> Provided text
Most fundamentally, the disconnect exists because rights law is relatively inflexible in its exclusive focus on the individual. It also exists because the law privileges physical integrity over psychological welfare, and disdains philosophical and speculative (as opposed to factual) arguments about benefit.
Neither law nor ethics has it exactly right. Law is right that the focus of the inquiry must be on the prospective donor child; to factor in the needs of others in the determination whether she should be injured is to treat that child differently from all others in the equation, and as less than she is: an individual worthy of respect in her own right. But ethics is right to imagine that psychological benefits might sometimes justify even serious intentional physical injuries; this proposition is as true as its corollary, that mental suffering can sometimes be more debilitating than bodily pain.
A healthy minor child should used as an organ donor only if there is compelling factual evidence that the psychological benefits to that child outweigh the necessary physical injuries. Such evidence will often be difficult, even impossible, to muster. But it is only in these circumstances that we can know that we are appropriate stewards of her mental and physical health; that we are not sacrificing her for the benefit of another simply because, in the excruciating moment of decision, that seems like the right thing to do.
The Challenge of Complexity
Considering that she is a former world-class runner, it would be easy to assume that Doriane Coleman became a lawyer because the law is a vocation that shares many of the competitive aspects of sport. But it is the athlete’s aspiration for excellence in the face of a challenge, rather than simple competition against an adversary, which drew Coleman both to the highest levels of sport and the complexities of the law. “I like complicated issues,” she says, “complicated in the sense that there are good arguments for the right thing to do, the fair thing to do, on multiple sides.”
In one of her earliest published works, Coleman considered one such complicated issue: the merits of a “cultural defense” to criminal conduct, which would permit an immigrant defendant to use evidence of foreign culture and tradition as excuses for otherwise illegal conduct. The case of an arranged marriage between a 40-year-old and a 14-year-old, allowable in some countries, is an example of such a conflict between culture and law. “How can we make exceptions to these laws in the name of multiculturalism, and also remain true to the goals they ensconce, goals such as the protection of children and vulnerable women from oppressive patriarchal traditions?” Coleman asks. “When we carve out exceptions to the law in order to respect culture, someone is denied the law’s protection, and the system is effectively adopting discriminatory standards of criminality.”

> Exercise data
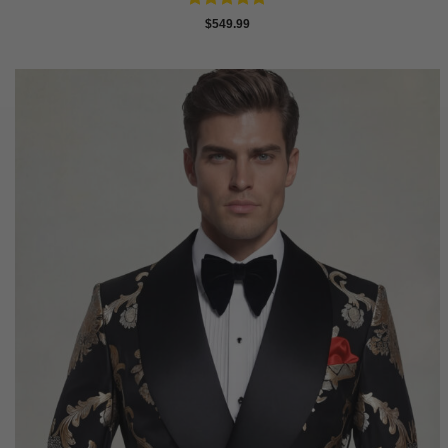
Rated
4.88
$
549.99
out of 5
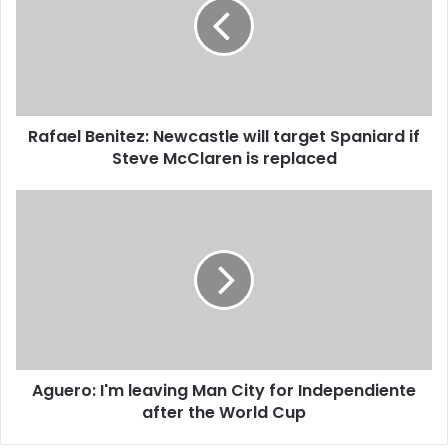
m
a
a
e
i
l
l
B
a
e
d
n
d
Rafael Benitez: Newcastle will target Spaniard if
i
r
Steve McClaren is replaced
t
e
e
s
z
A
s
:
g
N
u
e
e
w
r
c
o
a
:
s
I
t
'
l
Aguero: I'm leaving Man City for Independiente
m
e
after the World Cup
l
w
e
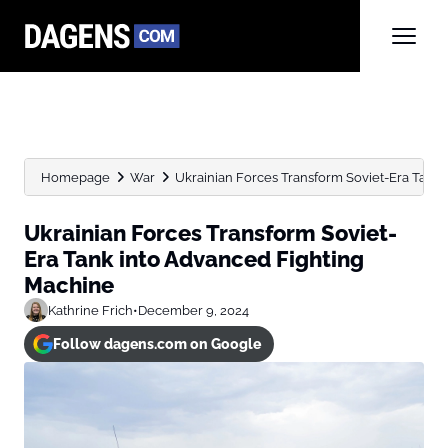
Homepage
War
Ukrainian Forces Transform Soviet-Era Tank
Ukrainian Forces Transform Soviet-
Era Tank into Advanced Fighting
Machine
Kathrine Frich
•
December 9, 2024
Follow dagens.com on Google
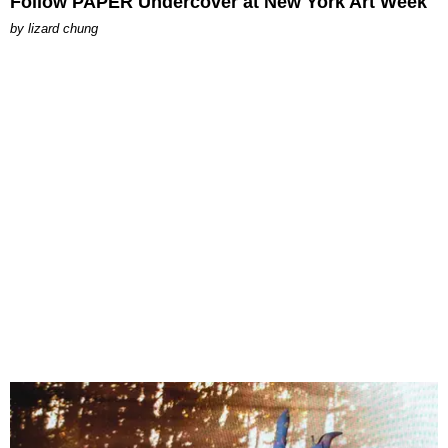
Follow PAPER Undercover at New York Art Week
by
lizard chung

> Instructions to follow
Write the next stretch of the piece on Doriane Coleman, starting right after its last sentence. Nothing asked here draws on the material.

> Result below
Coleman’s current research continues to focus on issues of women’s and children’s rights, perhaps the most contentious area within which questions of fairness, rights, protection, and tradition collide. The use of sibling organs—where parents authorize the “donation” of an organ from one of their healthy minor children to heal an ill sibling—is one such issue. “The bottom line is that this procedure is undoubtedly a violation of child maltreatment law as written,” says Coleman. And yet, it commonly occurs. This disconnect between law and practice bothers Coleman. “We either have to acknowledge that the procedure is illegal and behave consistently, or we have to develop a rational and legitimate argument that it is in the best interests of the ‘donor’ child.”
Like so many thorny questions in law, it is inevitable that some will be unhappy with whatever is decided. The challenges for those who work with the law are fully appreciating the complexity of an issue and being fair to all sides during the law-making process, as well as making the reality of a final legal decision work on the ground. “Ultimately, the law should reflect the normative choice we make as a society about how a particular issue should be resolved,” Coleman says.
Doriane Coleman is a Professor of Law at Duke Law School. The Good Questions series is an ongoing publication project of the Kenan Institute for Ethics that allows faculty and students to frame their work through the lens of ethics.